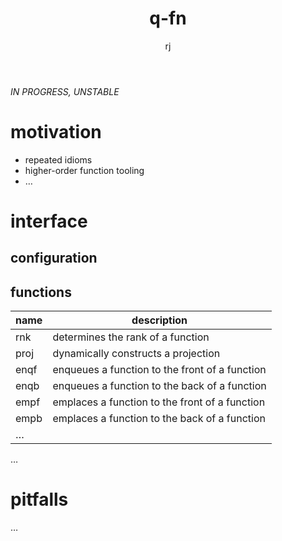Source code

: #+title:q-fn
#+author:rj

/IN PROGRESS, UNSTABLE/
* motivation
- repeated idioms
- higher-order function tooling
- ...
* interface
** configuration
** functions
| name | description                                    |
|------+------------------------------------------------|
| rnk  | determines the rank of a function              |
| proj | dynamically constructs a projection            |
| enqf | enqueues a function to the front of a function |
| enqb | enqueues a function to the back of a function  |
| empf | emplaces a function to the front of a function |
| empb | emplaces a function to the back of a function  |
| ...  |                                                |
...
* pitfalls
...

____________________

— EXERCISE REQUIREMENTS —
Check each line of the records for "emplaces" and copy the ones that contain it.

— REPLY TO THE EXERCISE —
| empf | emplaces a function to the front of a function |
| empb | emplaces a function to the back of a function  |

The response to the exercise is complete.